Capeltor is a Grade II listed building in the West Devon local planning authority area, England. First listed on 23 January 1987. House.

Capeltor

WRENN ID
dark-string-wax
Grade
II
Local Planning Authority
West Devon
Country
England
Date first listed
23 January 1987
Type
House
Source
Historic England listing

Description

Capeltor is a house in Lamerton, Devon, originally built as a mid-19th century residence for the mine captain of Devon Great United Mine, later converted to farmhouse use and now a private house. The building incorporates the structure of an earlier, probably 18th-century cottage which was enlarged and altered in the mid-19th century. Early 20th-century alterations and late 20th-century internal modifications have followed.

The building is constructed of rubble with slate hung over rubble on the entrance front, whitewashed gable end and rear walls. It has a double span slate roof with rendered gable end stacks to the front range and to the south-west gable of the rear range. The building rises to two storeys with a single storey lean-to at the south-west end.

The front range contains the walls of the original cottage with two rooms separated by a cross wall. The north-east gable and wall of the rear range show evidence of an 18th-century rear wing with a chimney stack that was heightened in the mid-19th century in a padded gable. A central stairwell occupies the rear range with a room to either side.

The entrance front features a mid-19th century single storey timber entrance porch carried on rendered dwarf walls to either side of the doorway. Octagonal wooden columns at the outer corners of the porch support a deep entablature with heavily moulded cornice decorated with plain paterae applied to the frieze. Fixed glazed lights with central vertical and horizontal glazing bars flank the porch doorway and sides. A panelled door with glazed upper panels leads to the porch, with a 20th-century inner door beyond. Flanking the porch are two 19th-century sashes with central vertical glazing bars, with two further similar sashes on the first floor above.

To the left, a two-light casement with glazing bars sits in the end wall of the lean-to, beneath a hipped return to the roof. The return wall features a 20th-century four-light casement with glazing bars (six panes in each light) and a small four-pane casement to the first floor above. The rear wall has a central doorway with boarded door flanked by two-light casements to either side, and three two-light casements on the first floor, all with glazing bars and six or eight panes in each light. The lean-to to the right has a two-light casement with central horizontal bars in its end wall under a segmental arched head.

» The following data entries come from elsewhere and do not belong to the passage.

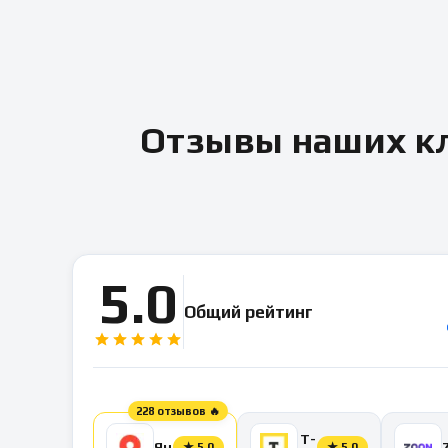
Отзывы наших кл
5.0
Общий рейтинг
228 отзывов 🔥
Т-
Яндекс
★
5.0
★
5.0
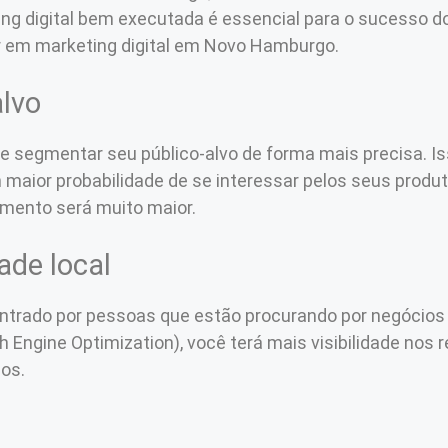
ng digital bem executada é essencial para o sucesso do
r em marketing digital em Novo Hamburgo.
alvo
de segmentar seu público-alvo de forma mais precisa. Is
maior probabilidade de se interessar pelos seus prod
imento será muito maior.
ade local
contrado por pessoas que estão procurando por negócio
h Engine Optimization), você terá mais visibilidade nos 
ios.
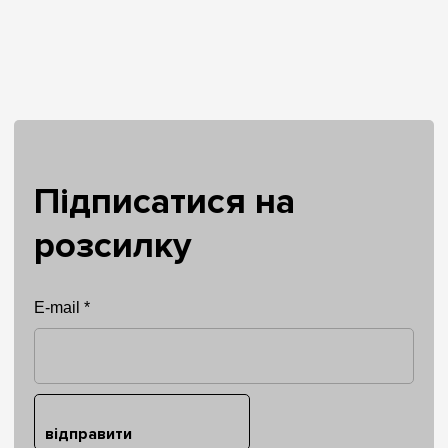
Підписатися на
розсилку
E-mail *
відправити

Internally, the front room to the right contains a mid-19th century cast iron fireplace with jamb shafts and foliage in the spandrels, beneath a polished black stone chamfered mantel (brought into the house in 1982). The front room to the left retains panelled cupboards to left and right of the fireplace and window jamb shutters. A staircase at the rear rises in a straight flight with a stick balustrade and moulded newel to the landing. In a bedroom on the first floor is a fireplace with a mid-19th century decorative cast iron grate.